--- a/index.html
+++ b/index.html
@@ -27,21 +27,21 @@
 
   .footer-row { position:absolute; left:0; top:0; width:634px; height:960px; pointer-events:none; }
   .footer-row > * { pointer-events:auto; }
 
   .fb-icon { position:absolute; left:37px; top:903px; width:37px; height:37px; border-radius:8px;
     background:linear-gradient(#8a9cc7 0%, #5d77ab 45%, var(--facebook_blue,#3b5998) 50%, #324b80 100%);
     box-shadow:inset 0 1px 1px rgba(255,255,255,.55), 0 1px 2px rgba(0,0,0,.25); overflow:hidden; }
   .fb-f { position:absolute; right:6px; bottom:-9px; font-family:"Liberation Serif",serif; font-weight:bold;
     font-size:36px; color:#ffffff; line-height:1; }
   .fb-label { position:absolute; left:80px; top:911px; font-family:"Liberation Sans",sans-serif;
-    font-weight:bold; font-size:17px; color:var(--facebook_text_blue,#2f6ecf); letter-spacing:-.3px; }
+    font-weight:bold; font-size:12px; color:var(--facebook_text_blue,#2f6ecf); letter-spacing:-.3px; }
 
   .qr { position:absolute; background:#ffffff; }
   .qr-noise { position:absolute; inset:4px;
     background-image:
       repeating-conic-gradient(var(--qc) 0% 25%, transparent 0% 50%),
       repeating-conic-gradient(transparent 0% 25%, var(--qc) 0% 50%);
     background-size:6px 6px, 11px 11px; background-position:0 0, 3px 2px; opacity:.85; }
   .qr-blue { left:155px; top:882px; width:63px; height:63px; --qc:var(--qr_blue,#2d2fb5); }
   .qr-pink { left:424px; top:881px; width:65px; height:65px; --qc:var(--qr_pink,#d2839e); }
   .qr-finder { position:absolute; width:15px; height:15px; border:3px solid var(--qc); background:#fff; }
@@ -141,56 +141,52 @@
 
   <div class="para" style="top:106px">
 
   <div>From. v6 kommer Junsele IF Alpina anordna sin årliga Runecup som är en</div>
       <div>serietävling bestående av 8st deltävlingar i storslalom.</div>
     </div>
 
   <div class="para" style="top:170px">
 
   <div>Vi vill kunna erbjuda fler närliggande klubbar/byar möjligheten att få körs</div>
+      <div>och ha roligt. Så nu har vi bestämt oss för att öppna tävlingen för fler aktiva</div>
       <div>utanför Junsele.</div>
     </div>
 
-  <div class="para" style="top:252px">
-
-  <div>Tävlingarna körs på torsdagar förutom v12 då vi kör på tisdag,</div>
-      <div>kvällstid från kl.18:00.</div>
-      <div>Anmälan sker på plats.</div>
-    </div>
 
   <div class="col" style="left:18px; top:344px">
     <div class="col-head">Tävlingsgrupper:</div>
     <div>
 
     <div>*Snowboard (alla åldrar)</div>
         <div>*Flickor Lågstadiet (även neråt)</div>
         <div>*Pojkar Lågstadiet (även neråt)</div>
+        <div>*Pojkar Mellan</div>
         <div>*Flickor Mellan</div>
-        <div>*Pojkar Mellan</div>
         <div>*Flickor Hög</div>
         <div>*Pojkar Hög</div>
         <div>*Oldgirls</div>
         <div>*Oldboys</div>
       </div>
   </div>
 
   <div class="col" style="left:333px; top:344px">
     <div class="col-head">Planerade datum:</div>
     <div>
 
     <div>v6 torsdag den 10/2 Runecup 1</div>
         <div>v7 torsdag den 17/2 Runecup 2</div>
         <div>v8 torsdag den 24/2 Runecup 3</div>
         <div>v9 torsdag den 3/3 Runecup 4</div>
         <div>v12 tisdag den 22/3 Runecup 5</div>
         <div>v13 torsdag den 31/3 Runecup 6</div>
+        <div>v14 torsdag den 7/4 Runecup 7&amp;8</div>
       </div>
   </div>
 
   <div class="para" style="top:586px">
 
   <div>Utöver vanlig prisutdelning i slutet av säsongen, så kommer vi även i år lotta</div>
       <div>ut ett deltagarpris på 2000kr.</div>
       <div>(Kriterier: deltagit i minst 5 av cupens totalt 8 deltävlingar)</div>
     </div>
═══
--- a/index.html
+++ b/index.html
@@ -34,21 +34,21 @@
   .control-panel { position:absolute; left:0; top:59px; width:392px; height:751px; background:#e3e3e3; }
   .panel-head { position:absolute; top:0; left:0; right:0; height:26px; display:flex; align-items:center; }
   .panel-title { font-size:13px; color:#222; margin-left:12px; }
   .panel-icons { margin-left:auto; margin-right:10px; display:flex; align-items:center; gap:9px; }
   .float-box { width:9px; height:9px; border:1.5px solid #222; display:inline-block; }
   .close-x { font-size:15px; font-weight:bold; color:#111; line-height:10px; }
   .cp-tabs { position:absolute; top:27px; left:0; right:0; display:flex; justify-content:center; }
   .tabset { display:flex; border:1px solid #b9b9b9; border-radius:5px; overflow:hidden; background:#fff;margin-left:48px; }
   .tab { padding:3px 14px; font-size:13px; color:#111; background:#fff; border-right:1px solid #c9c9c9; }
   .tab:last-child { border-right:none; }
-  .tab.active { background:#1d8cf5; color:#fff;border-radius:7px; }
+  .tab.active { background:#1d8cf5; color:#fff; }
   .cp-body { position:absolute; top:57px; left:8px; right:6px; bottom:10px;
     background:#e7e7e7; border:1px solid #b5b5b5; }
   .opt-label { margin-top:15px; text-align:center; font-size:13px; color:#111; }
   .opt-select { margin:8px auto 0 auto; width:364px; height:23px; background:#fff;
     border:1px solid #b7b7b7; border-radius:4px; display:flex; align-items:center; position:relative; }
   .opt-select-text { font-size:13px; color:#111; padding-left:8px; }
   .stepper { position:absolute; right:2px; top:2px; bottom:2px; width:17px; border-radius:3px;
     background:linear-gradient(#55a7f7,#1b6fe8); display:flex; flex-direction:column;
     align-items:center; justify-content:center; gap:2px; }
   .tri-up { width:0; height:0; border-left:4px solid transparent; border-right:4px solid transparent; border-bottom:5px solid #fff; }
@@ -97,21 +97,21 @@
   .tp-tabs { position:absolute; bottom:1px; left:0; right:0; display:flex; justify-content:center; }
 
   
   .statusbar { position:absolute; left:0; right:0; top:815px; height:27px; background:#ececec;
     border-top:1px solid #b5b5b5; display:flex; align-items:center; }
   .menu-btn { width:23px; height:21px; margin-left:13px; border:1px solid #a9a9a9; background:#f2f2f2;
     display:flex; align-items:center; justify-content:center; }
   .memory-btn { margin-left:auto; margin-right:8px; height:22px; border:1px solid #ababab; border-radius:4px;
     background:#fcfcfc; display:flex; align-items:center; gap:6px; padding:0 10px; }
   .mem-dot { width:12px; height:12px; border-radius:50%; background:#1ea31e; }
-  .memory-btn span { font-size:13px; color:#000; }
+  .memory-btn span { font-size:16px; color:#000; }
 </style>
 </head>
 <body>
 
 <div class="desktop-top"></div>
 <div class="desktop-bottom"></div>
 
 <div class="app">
═══
■ What the task requires
In the records above, how many lines include "ffffff"? Reply only with the number.

■ Exercise solution
2